● Your task:
Transcribe every line of text in the entries below exactly as it appears, leaving out the pictures themselves.

Stored data entries:
————————

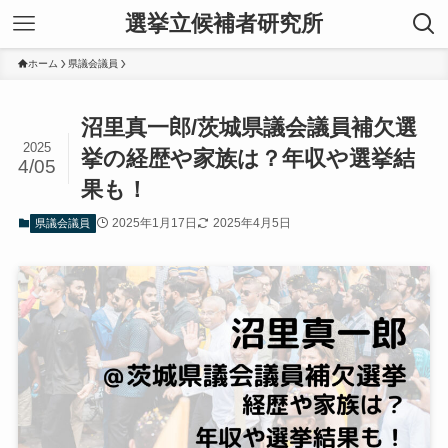
選挙立候補者研究所
ホーム
県議会議員
沼里真一郎/茨城県議会議員補欠選
2025
挙の経歴や家族は？年収や選挙結
4/05
果も！
2025年1月17日
2025年4月5日
県議会議員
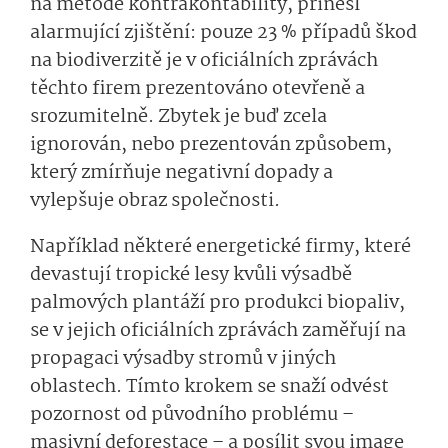
na metodě kontrakontability, přinesl
alarmující zjištění: pouze 23 % případů škod
na biodiverzitě je v oficiálních zprávách
těchto firem prezentováno otevřeně a
srozumitelně. Zbytek je buď zcela
ignorován, nebo prezentován způsobem,
který zmírňuje negativní dopady a
vylepšuje obraz společnosti.
Například některé energetické firmy, které
devastují tropické lesy kvůli výsadbě
palmových plantáží pro produkci biopaliv,
se v jejich oficiálních zprávách zaměřují na
propagaci výsadby stromů v jiných
oblastech. Tímto krokem se snaží odvést
pozornost od původního problému –
masivní deforestace – a posílit svou image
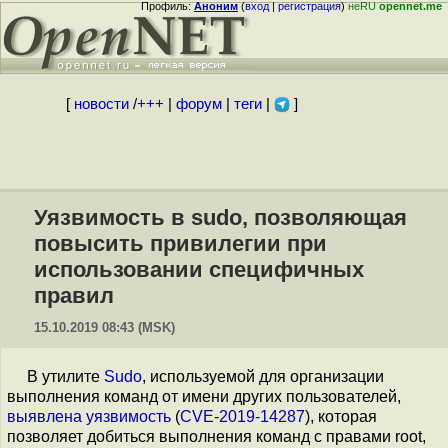
Профиль:
Аноним
(
вход
|
регистрация
)
неRU
opennet.me
[
новости
/
+++
|
форум
|
теги
|
]
Уязвимость в sudo, позволяющая
повысить привилегии при
использовании специфичных
правил
15.10.2019 08:43 (MSK)
В утилите
Sudo
, используемой для организации
выполнения команд от имени других пользователей,
выявлена
уязвимость
(
CVE-2019-14287
), которая
позволяет добиться выполнения команд с правами root,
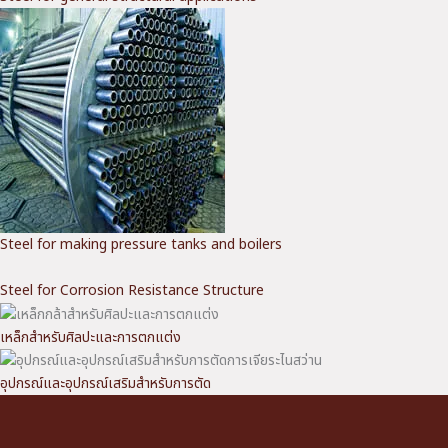
Steel for making pressure tanks and boilers
Steel for Corrosion Resistance Structure
เหล็กสำหรับศิลปะและการตกแต่ง
อุปกรณ์และอุปกรณ์เสริมสำหรับการตัด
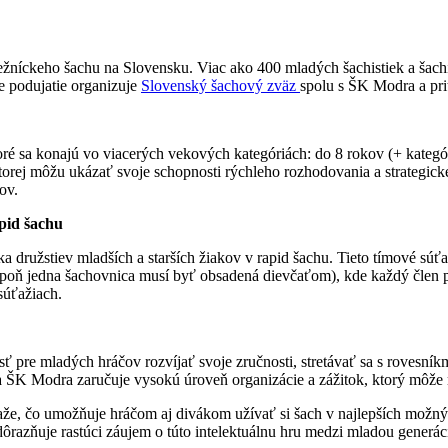
žníckeho šachu na Slovensku. Viac ako 400 mladých šachistiek a šachi
ne podujatie organizuje
Slovenský šachový zväz
spolu s ŠK Modra a pri
ré sa konajú vo viacerých vekových kategóriách: do 8 rokov (+ kategóri
torej môžu ukázať svoje schopnosti rýchleho rozhodovania a strategic
ov.
apid šachu
ka družstiev mladších a starších žiakov v rapid šachu. Tieto tímové sú
v (aspoň jedna šachovnica musí byť obsadená dievčaťom), kde každý člen
súťažiach.
tosť pre mladých hráčov rozvíjať svoje zručnosti, stretávať sa s rovesník
a ŠK Modra zaručuje vysokú úroveň organizácie a zážitok, ktorý môže
že, čo umožňuje hráčom aj divákom užívať si šach v najlepších možnýc
ôrazňuje rastúci záujem o túto intelektuálnu hru medzi mladou generác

————————

● Output below:
選挙立候補者研究所
ホーム
県議会議員
沼里真一郎/茨城県議会議員補欠選
2025
挙の経歴や家族は？年収や選挙結
4/05
果も！
2025年1月17日
2025年4月5日
県議会議員
na metodě kontrakontability, přinesl
alarmující zjištění: pouze 23 % případů škod
na biodiverzitě je v oficiálních zprávách
těchto firem prezentováno otevřeně a
srozumitelně. Zbytek je buď zcela
ignorován, nebo prezentován způsobem,
který zmírňuje negativní dopady a
vylepšuje obraz společnosti.
Například některé energetické firmy, které
devastují tropické lesy kvůli výsadbě
palmových plantáží pro produkci biopaliv,
se v jejich oficiálních zprávách zaměřují na
propagaci výsadby stromů v jiných
oblastech. Tímto krokem se snaží odvést
pozornost od původního problému –
masivní deforestace – a posílit svou image
Профиль:
Аноним
(
вход
|
регистрация
)
неRU
opennet.me
[
новости
/
+++
|
форум
|
теги
|
]
Уязвимость в sudo, позволяющая
повысить привилегии при
использовании специфичных
правил
15.10.2019 08:43 (MSK)
В утилите
Sudo
, используемой для организации
выполнения команд от имени других пользователей,
выявлена
уязвимость
(
CVE-2019-14287
), которая
позволяет добиться выполнения команд с правами root,
Steel for making pressure tanks and boilers
Steel for Corrosion Resistance Structure
เหล็กสำหรับศิลปะและการตกแต่ง
อุปกรณ์และอุปกรณ์เสริมสำหรับการตัด
žníckeho šachu na Slovensku. Viac ako 400 mladých šachistiek a šachi
ne podujatie organizuje
Slovenský šachový zväz
spolu s ŠK Modra a pri
ré sa konajú vo viacerých vekových kategóriách: do 8 rokov (+ kategóri
torej môžu ukázať svoje schopnosti rýchleho rozhodovania a strategic
ov.
apid šachu
ka družstiev mladších a starších žiakov v rapid šachu. Tieto tímové sú
v (aspoň jedna šachovnica musí byť obsadená dievčaťom), kde každý člen
súťažiach.
tosť pre mladých hráčov rozvíjať svoje zručnosti, stretávať sa s rovesník
a ŠK Modra zaručuje vysokú úroveň organizácie a zážitok, ktorý môže
že, čo umožňuje hráčom aj divákom užívať si šach v najlepších možnýc
ôrazňuje rastúci záujem o túto intelektuálnu hru medzi mladou generác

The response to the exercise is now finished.